Write out the records again exactly and exclude the pictures.

#### Exercise data ####

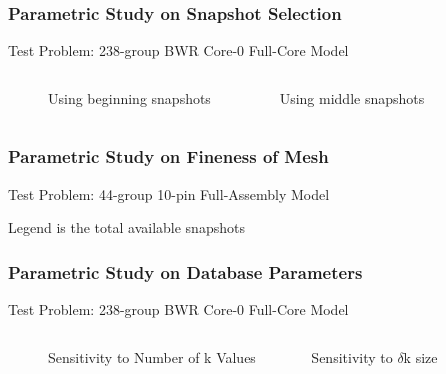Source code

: \documentclass[fleqn]{beamer}
\begin{document}
  \begin{frame}[noframenumbering]
      \frametitle{Parametric Study on Snapshot Selection}
      \centering
      Test Problem: 238-group BWR Core-0 Full-Core Model
      \begin{figure}
          \begin{columns}[T]
              \begin{column}{0.5\linewidth}
                  Using beginning snapshots
              \end{column}
              \begin{column}{0.5\linewidth}
                  Using middle snapshots
              \end{column}
          \end{columns}
      \end{figure}
  \end{frame}
  
    \begin{frame}[noframenumbering]
      \frametitle{Parametric Study on Fineness of Mesh}
      \centering
      Test Problem: 44-group 10-pin Full-Assembly Model
      \begin{figure}
                  
      \end{figure}
      \centering
      Legend is the total available snapshots
  \end{frame}
  
    \begin{frame}[noframenumbering]
      \frametitle{Parametric Study on Database Parameters}
      \centering
      Test Problem: 238-group BWR Core-0 Full-Core Model
      \begin{figure}
          \begin{columns}[T]
              \begin{column}{0.5\linewidth}
                  Sensitivity to Number of k Values
              \end{column}
              \begin{column}{0.5\linewidth}
                  Sensitivity to $\delta$k size
              \end{column}
          \end{columns}
      \end{figure}
  \end{frame}
  
  \backupend
  
\end{document}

####

### Answer
Source code

: \documentclass[fleqn]{beamer}
\begin{document}
  \begin{frame}[noframenumbering]
      \frametitle{Parametric Study on Snapshot Selection}
      \centering
      Test Problem: 238-group BWR Core-0 Full-Core Model
      \begin{figure}
          \begin{columns}[T]
              \begin{column}{0.5\linewidth}
                  Using beginning snapshots
              \end{column}
              \begin{column}{0.5\linewidth}
                  Using middle snapshots
              \end{column}
          \end{columns}
      \end{figure}
  \end{frame}
  
    \begin{frame}[noframenumbering]
      \frametitle{Parametric Study on Fineness of Mesh}
      \centering
      Test Problem: 44-group 10-pin Full-Assembly Model
      \begin{figure}
                  
      \end{figure}
      \centering
      Legend is the total available snapshots
  \end{frame}
  
    \begin{frame}[noframenumbering]
      \frametitle{Parametric Study on Database Parameters}
      \centering
      Test Problem: 238-group BWR Core-0 Full-Core Model
      \begin{figure}
          \begin{columns}[T]
              \begin{column}{0.5\linewidth}
                  Sensitivity to Number of k Values
              \end{column}
              \begin{column}{0.5\linewidth}
                  Sensitivity to $\delta$k size
              \end{column}
          \end{columns}
      \end{figure}
  \end{frame}
  
  \backupend
  
\end{document}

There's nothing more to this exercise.